Mr. O'Leary says the better cleaning methods have removed the incentive to paint the trains. In 1985 the number of graffiti and criminal-mischief arrests was 1,435. In 1986 it was down to 738, and only 215 arrests were made last year.
The cleaning process is a seven-day-a-week, 24-hours-a-day operation, which involves two categories of train cars - those that have been overhauled and new stainless-steel cars. It costs $1 million to buy a new car, but only $400,000 to $450,000 to overhaul it. The overhauled trains are painted red on the outside and tan inside and parts are rebuilt when necessary.
``People feel safer in a cleaner car,'' says Michael McKernan, superintendent of facilities and the car appearance program for the Northern Division.

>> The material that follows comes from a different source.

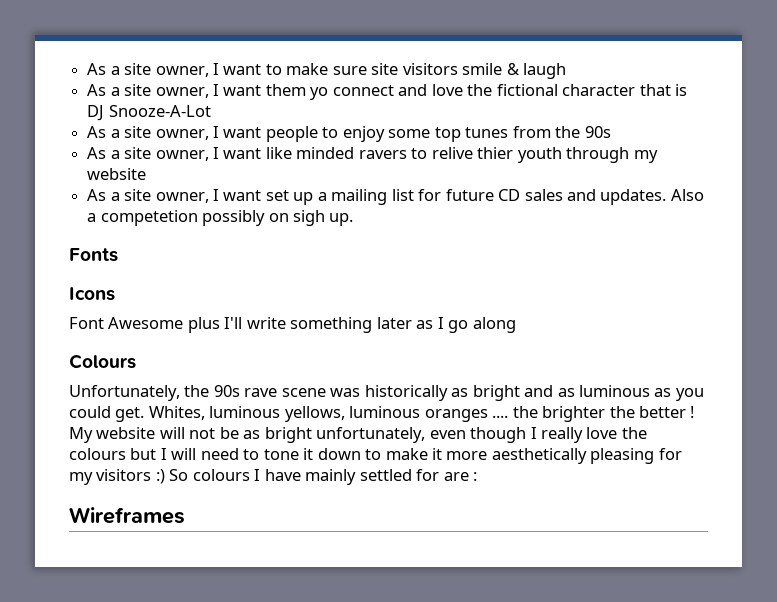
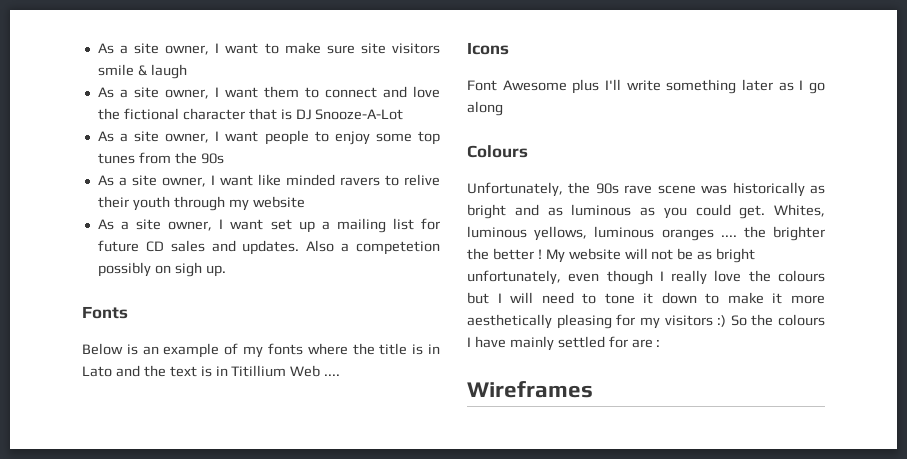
[310,87,329,100] yo -> [304,87,319,98] to
[477,147,514,159] thier -> [97,196,129,208] their
(118, 255) none -> [82,343,440,358] [82,365,341,377] // Below is an example of my fonts where the title is in Lato and the text is in Titillium Web ....
(189, 475) none -> [751,314,774,326] the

``Graffiti is our top priority,'' says Billy Bruce, who has been cleaning train cars for two years. ``People pay a buck to get on them, why shouldn't they be clean? But people mess them up because they know we'll clean them.''
Currently transit workers are working without a contract, which expired March 31. The main issues in negotiations, according to Bob Wechsler, spokesman for the Transportation Workers Union national office, are wages and health benefits. George McDonald, director of safety at Local 100 of the TWU, says worker safety is also an issue. He says there are questions regarding hazardous work conditions for workers who have not been trained to use chemicals required for removing the graffiti. He charges that workers cleaning cars are exposed to potentially dangerous chemicals, while driving subway cars through car washes. ``We take safety very seriously,'' counters Jared Lebow, a Transit Authority spokesman. He says workers dealing with harsh chemicals are thoroughly trained and wear protective clothing when necessary.
But some people say they believe graffiti is here to stay.
``I don't think the day will come when graffiti will disappear,'' says an artist who calls himself Vulcan. He began his graffiti career in the early '70s.
Vulcan says ``some of the money for cleaning should be put into something else for kids to do, maybe an art-scholarship program or work space.'' To the kids this is an art form, he says.